ASSET Project_Data Cleaning

PART 1: DATA PRE-CLEANING

1.1. Set up the R environment

First, we need to clean the R environment and install some packages and libraries.

# clean R environment

rm(list = ls())

# Install some packages and call libraries

#install.packages('dplyr')

#install.packages("stringi")

#install.packages("janitor")

#install.packages("stargazer")

library(dplyr)

library(readxl)

library(tidyverse)

library(stringi)

#library(janitor)

#library(stargazer)

#library(ggplot2)

1.2. Import data from Excel file

This step, we should pay attention to the path of the Excel file.

data_1 <- read_excel("D:/R/R_2023/ASSET_PCA analysis/data/asset_hhsurvey_v1.xlsx", sheet = 1) # it takes several minutes

# check if the data set is data frame

is.data.frame(data_1) 
[1] TRUE
# drop the time/date variables

data_1 %>%
  select(-c("start_time",                     # Just to memorize the select function!!!
            "end_time",
            "today",
            "o1",
            "_submission_time")) -> data_2

# drop the variables with the conditions: NA/ blank/ 0

data_2 %>%                                      
  select_if(~!(all(is.na(.)) | all(. == "") | all(. == "0"))) -> data_3  # it takes several minutes

1.3. Export the data into CSV

Next, we export the data into the csv file.

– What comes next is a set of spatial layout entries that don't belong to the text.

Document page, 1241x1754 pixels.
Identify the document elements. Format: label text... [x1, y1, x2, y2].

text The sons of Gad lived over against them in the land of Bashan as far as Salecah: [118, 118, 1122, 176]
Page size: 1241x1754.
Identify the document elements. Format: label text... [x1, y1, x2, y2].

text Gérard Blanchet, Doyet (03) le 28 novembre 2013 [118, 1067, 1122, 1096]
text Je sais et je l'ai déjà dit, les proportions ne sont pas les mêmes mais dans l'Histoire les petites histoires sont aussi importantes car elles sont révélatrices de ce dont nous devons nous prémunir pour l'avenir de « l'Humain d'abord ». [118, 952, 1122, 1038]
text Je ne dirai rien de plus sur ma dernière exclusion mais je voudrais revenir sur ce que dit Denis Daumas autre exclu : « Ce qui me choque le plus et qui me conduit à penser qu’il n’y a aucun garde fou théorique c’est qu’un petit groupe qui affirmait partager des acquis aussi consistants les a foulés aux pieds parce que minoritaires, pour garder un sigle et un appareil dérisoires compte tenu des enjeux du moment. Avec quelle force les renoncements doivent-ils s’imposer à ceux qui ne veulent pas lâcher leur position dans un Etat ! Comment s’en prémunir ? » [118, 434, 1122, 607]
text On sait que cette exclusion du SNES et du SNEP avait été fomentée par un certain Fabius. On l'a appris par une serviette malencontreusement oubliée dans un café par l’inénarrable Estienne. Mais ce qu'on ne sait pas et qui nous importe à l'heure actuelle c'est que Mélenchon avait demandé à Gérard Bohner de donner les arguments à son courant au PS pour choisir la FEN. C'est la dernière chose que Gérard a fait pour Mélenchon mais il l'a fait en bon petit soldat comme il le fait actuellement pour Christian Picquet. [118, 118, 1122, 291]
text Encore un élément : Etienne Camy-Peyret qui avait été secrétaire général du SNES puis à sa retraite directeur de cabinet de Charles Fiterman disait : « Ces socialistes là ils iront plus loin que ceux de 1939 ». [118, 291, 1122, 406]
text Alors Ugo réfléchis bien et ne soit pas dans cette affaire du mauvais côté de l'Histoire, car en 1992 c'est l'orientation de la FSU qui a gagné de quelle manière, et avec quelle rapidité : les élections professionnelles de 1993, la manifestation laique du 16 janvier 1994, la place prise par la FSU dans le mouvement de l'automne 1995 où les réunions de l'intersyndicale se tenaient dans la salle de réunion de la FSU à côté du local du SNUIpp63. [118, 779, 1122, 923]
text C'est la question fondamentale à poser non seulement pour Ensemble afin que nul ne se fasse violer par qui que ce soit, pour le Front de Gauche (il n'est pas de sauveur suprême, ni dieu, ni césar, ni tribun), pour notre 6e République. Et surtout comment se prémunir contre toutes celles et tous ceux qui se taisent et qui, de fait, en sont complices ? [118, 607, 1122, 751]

write.csv(data_3,                                                                      # the data
          "D:\\R\\R_2023\\ASSET_PCA analysis\\data\\output\\asset_hhsurvey_v3_1.csv",  # working directory and file name
          row.names = FALSE,                                                           # without row name because we can use the household ID
          na='',                                                                       # with blank for NA
          )                                                                            # it takes several minutes

# now we can open the .csv file to check the initial result

PART 2: DETERMINING THE VARIABLES FOR ANALYSIS

2.1. Import data from CSV file

Now we again import data from the csv file by the function fread in the library data.table.

library(data.table)

data_4 <- fread("D:/R/R_2023/ASSET_PCA analysis/data/output/asset_hhsurvey_v3_1.csv")  # fread function is the quickest one compared to read.csv and read_csv  

2.2. Extract the list of coding questions

This step, we extract the coding questions in the Excel file through several sub-steps. The main point is that we have to convert the the coding questions in a data frame to a list, and then convert into numeric format. The coding questions can be downloaded at here. Pay attention to the path of the Excel file when using read_excel function.

coding_q <- read_excel("D:/R/R_2023/ASSET_PCA analysis/coding_questionnaire.xlsx", sheet = "EN") # import the sheet of coding questions

coding_q %>% 
  select(5) -> list_q                    # the questions in column 5th

colnames(list_q)[1] -> "column_q"        # rename the name of column 1st

str(list_q)                              # check the structure. the list_q is data frame format
tibble [184 × 1] (S3: tbl_df/tbl/data.frame)
 $ R1C1_Style: num [1:184] 3 4 5 6 7 8 9 10 27 28 ...
as.list(list_q) -> list_q1               # convert to list format

str(list_q1)                             # check the structure. the list_q1 is list format
List of 1
 $ R1C1_Style: num [1:184] 3 4 5 6 7 8 9 10 27 28 ...
as.numeric(unlist(list_q1)) -> list_q2   # convert to numeric format

str(list_q2)                             # check the structure. the list_q2 is numeric format
 num [1:184] 3 4 5 6 7 8 9 10 27 28 ...

2.3. Select the columns in accordance with list_q2

Now we can select all the variables/ columns needed in the analysis.

data_4 %>% 
  select(all_of(list_q2)) -> data_5   # list_q2 contains 184 numbers corresponding to 184 columns to select

2.4. Rename the names of all columns in data_5 corresponding to the file coding_questionnaire.xlsx

This step is similar to Extract the list of coding question.

coding_q %>% 
  select(3) -> question_coding                                  # in column 3th

str(question_coding)                                            # check the structure. question_coding is data frame format
tibble [184 × 1] (S3: tbl_df/tbl/data.frame)
 $ Question_coding: chr [1:184] "o2" "o3" "o4" "o5" ...
as.list(question_coding) -> question_coding_2                   # convert to list format

as.character(unlist(question_coding_2)) -> question_coding_3    # convert to character format

setnames(data_5, question_coding_3)                             # rename the columns corresponding to question_coding_3

2.5. Save data_5 in csv file

We now save the data into csv file for a more convenient look-up.

write.csv(data_5,                                                                      # the data                                                                  
          "D:\\R\\R_2023\\ASSET_PCA analysis\\data\\output\\asset_hhsurvey_v3_5.csv",  # working directory and file name
          row.names = TRUE,                                                            # with row name
          na='',                                                                       # with blank for NA
          )      

Now we can open the csv file to check the data.